Przekazany fragment:
__________________________________________________
Motor Show 2013 w Poznaniu
2013-04-19|Wydarzenia|Komentarze: 6
Szybki przelot przez Motor Show w Poznaniu, czyli największe, najpopularniejsze targi motoryzacyjne w naszym kraju i ponoć w naszej części Europy.
Na dzień dobry przywitał mnie ogromy tłum przed kasami. Co prawda trochę mi nie pasowała spora ilość kobiet w kolejce, ale przecież czasy się zmieniają, więc kto zabroni kobietom interesować się gaźnikami? Okazało się, że równocześnie organizowane są targi LOOK i beautyVISION 2013, czyli fryzjerstwo, kosmetyka i solaria. Swoją drogą niezły patent, jedni do samochodów, drugie do fryzjera... wszyscy zadowoleni.
Na początek auto dla biznesmena...
...ze strasznie kiepskim wydechem, tj. chromowaną dokładką za właściwym wylotem...
...słabo to wygląda, szczególnie w aucie za pół miliona... ja rozumiem, że wydech musi się kolebotać, nie można go na sztywno przymocować, no ale jak ma wydech wychodzić ze zderzaka to są i na to rozwiązania...
...że nie pasuje do limuzyny? ucięta rurka schowana w zderzaku nie pasuje jeszcze bardziej...
__________________________________________________
Zbiór danych:

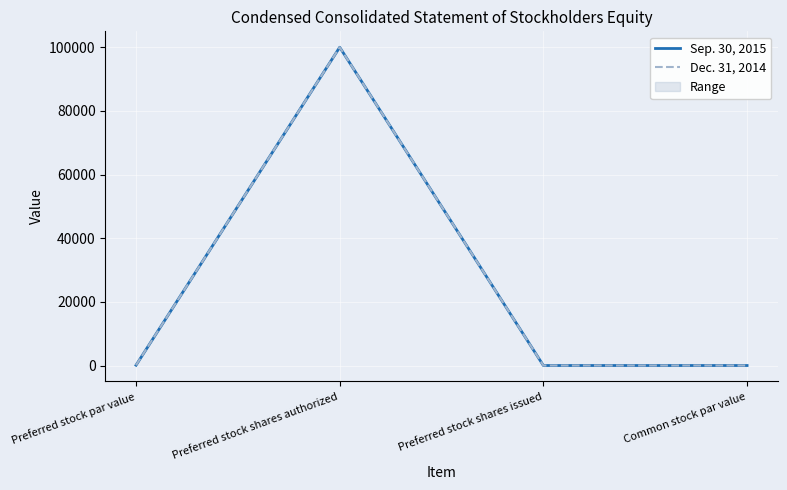

What is the value of the Dec. 31, 2014 point at the 1st from the left?

100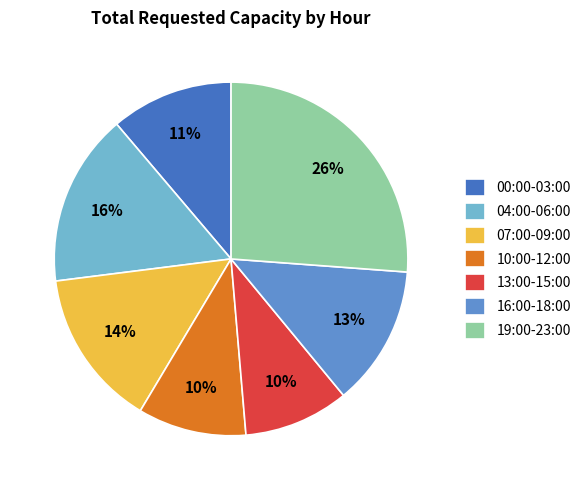

Is it true that 10:00-12:00 is 10% of the pie?

True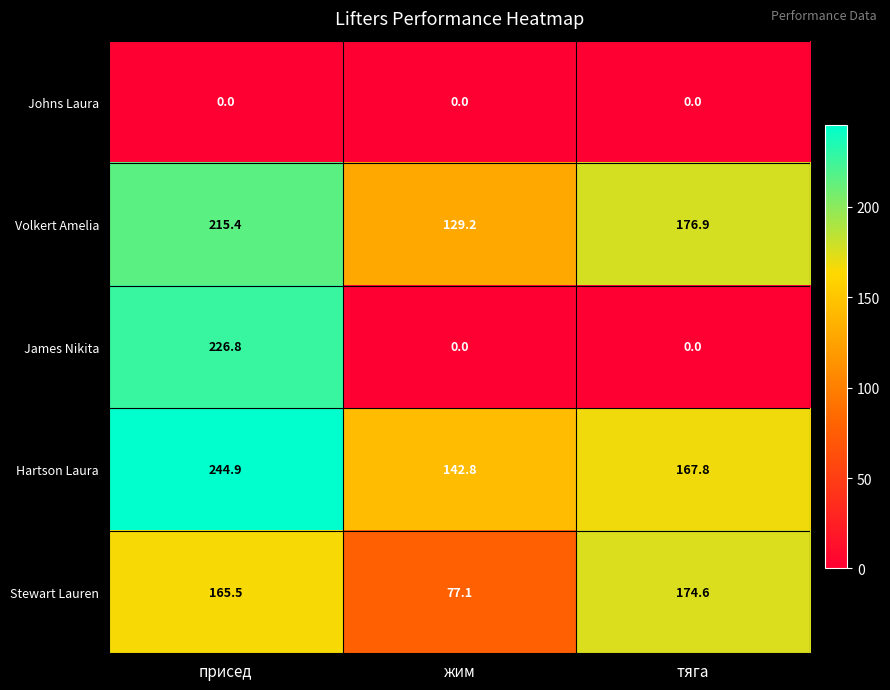

Which series has the largest range (max minus min)?

James Nikita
__________________________________________________
Zadania do wykonania:
[A] Odpowiedz na poniższe pytania na podstawie relacji z Motor Show 2013:
(i) W jakim mieście odbywał się Motor Show 2013?
(ii) Jakie targi organizowano równocześnie z Motor Show?
(iii) Jaki element auta dla biznesmena zostaje w relacji skrytykowany?
[B] Oceń, czy poniższe stwierdzenia są zgodne z relacją z Motor Show 2013, i każdą odpowiedź poprzyj dokładnym cytatem:
(i) Motor Show w Poznaniu to największe targi motoryzacyjne w Polsce.
(ii) Auto dla biznesmena kosztuje około miliona.
(iii) Targi LOOK i beautyVISION 2013 dotyczyły fryzjerstwa, kosmetyki i solariów.
[C] Podejmij relację z Motor Show 2013 od miejsca, w którym się kończy, i poprowadź ją dalej.
Rekordy stanowią odrębny materiał, niezależny od relacji z Motor Show 2013.

Zestawienie odpowiedzi:
[A]
(i) W Poznaniu.
(ii) Targi LOOK i beautyVISION 2013, czyli fryzjerstwo, kosmetyka i solaria.
(iii) Wydech, tj. chromowana dokładka za właściwym wylotem.

[B]
(i) Tak: „największe, najpopularniejsze targi motoryzacyjne w naszym kraju”.
(ii) Nie: „w aucie za pół miliona”.
(iii) Tak: „czyli fryzjerstwo, kosmetyka i solaria”.

[C]
...dalej fajny wydech Forda Focusa ST...
...i ogólnie ładna prezencja tych nowych Fordów ST, Focusa i Fiesty...
...na żywo o wiele ciekawiej wyglądają niż na zdjęciach... ja tak z zasady lubię wszystkie takie seryjne auta ze sportowymi elementami, wydechami, naklejkami bo nie mam żadnego problemu aby je powyprzedzać jadąc tym zupełnie niesportowym, ciężkim, giętkim A4 :]
Maserati 3500 GT i Syrena Sport, auta z tego samego okresu...
...zważywszy na to, że główną i jedyną zaletą Syreny Sport był jej dizaaajn, bo chyba nie niemrawy silnik i napęd FWD w takim nadwoziu, to tutaj wyraźnie widać, że i pod względem wyglądu była po prosu mdła i nijak nie dorównywała ówczesnej konkurencji...
...Maserati to oczywiście pierwsza liga, ale gdyby postawić tutaj każde inne jeżdżące auto o tym nadwoziu z tamtego okresu to wyglądałoby to tak samo...
...najlepsze motoryzacyjne logo na świecie...
...Gran Turismo S... auto z mojego garażu marzeń, tylko nie niebieskie a białe albo czarne, i może być bez S... choć już tyle lat się na te Maserati gapię, że jednak może w tym garażu marzeń wolałbym jakąś nową wersję tego modelu...
...wychylający się symulator...
...i KIA Picanto, która jest chyba najtańszym i najprostszym sposobem na rozpoczęcie wyścigowej kariery...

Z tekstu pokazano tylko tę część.